Erst vor wenigen Monaten gab es eine ausgiebige Diskussion über den "Ohrenzieher" als Erziehungsmittel, ausgehend von einem Presse-Artikel. Auf dem Heimweg von einem Frühlingsspaziergang im Belvedere hatte ich heute ein Ohrenzieher-Deja-vu:

Ein sichtlich gut situierter Herr hat beim Überqueren eines Zebrastreifens eine Auseinandersetzung mit seinem etwa fünfjährigen rollerfahrenden Sohn und reißt ihn kräftig am Ohr. Mein Freund und ich sind entsetzt, bleiben stehen betrachten aufgebracht und fassungslos, wie der Streit zwischen Vater und Sohn weitergeht, und sprechen in Hörweite darüber. Kaum haben wir die Straße überquert, hören wir den Vater trotz Verkehrslärm extralaut rufen: „Na, dann geh doch mit dem Herrn!“ Mein Freund läuft sofort zurück, der ohrenziehende Vater schreit den Buben an: „Na, willst du lieber mit dem Herrn mitgehen?“ Der Bub weint „Nein!“

Hat der Bub etwa auf unsere Intervention hin den Vater angesprochen? Wir tun aus etwa 1,5 Meter Distanz kund: „Um ein bockendes Kind von der Straße auf den Gehsteig zu befördern, braucht es kein Ohrenziehen, keine vorsätzliche Gewalt.“

„Haben Sie Kinder?“, ist die Eröffnung des Vaters.“ Ja, hab ich, drei sogar. Aber: Was tut das zur Sache? Muss ich Kinder haben, um darauf hinweisen zu dürfen, dass Gewalt am Kind in Österreich Gottseidank verboten ist?“

„Haben Sie noch nie die Geduld mit ihrem Kind verloren? Jeder Elternteil kommt doch einmal in die Situation!“ legt er nach.

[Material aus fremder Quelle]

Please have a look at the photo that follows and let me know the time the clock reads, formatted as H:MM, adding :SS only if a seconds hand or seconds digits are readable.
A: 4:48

„Nein, ich habe meine Kinder noch nie geschlagen. Und schon gar nicht am Ohr gerissen, dass es knallrot wird. Höchstens angeschrien! Und mich anschließend dafür entschuldigt!“

„Das ist aber dann auch nicht besser, das ist dann verbale Gewalt“, versucht der Vater jetzt den Spieß umzudrehen. „Außerdem glaube ich Ihnen das nicht.“ Und er legt nach:

„Sie kennen ja nicht die ganze Situation, Sie haben ja nicht gesehen, wie er sich die ganze Straße hinauf aufgeführt hat!“ - „Auch kein Grund für Gewalt am Kind“, finde ich und wiederhole mich damit.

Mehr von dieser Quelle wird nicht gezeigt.